## WHAT NEEDS TO BE DONE
In the entries below, find the lines that contain the word "dụng" and copy them.

## Stored data entries
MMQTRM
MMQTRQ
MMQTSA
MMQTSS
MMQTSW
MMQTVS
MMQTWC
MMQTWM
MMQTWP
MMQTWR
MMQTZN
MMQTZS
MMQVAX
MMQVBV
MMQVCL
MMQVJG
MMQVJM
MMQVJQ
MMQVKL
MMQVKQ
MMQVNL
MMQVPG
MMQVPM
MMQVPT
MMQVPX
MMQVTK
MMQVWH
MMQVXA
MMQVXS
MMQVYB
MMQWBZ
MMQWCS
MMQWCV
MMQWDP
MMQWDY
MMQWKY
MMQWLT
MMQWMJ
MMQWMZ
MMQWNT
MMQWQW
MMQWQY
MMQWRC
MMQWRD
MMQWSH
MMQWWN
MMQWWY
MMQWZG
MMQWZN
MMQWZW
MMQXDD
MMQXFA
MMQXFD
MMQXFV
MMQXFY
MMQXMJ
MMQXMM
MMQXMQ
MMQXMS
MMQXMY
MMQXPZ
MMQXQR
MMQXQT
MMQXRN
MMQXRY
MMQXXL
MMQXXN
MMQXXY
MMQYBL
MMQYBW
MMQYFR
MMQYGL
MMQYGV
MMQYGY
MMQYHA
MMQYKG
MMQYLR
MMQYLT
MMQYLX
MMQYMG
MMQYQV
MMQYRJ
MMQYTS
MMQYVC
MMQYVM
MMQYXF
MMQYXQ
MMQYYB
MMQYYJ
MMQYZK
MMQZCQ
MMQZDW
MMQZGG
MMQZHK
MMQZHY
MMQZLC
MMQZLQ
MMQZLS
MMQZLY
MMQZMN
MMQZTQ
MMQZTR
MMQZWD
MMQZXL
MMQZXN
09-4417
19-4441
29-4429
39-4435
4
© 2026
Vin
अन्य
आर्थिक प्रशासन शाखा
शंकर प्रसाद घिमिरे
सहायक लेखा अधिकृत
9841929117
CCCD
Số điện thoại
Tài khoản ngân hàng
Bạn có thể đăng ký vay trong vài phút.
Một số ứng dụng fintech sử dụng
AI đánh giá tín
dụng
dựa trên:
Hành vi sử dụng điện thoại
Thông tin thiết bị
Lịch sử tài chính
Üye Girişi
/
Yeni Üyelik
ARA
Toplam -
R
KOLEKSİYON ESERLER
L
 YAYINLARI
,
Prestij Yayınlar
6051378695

## EXERCISE SOLUTION
Một số ứng dụng fintech sử dụng
dụng
Hành vi sử dụng điện thoại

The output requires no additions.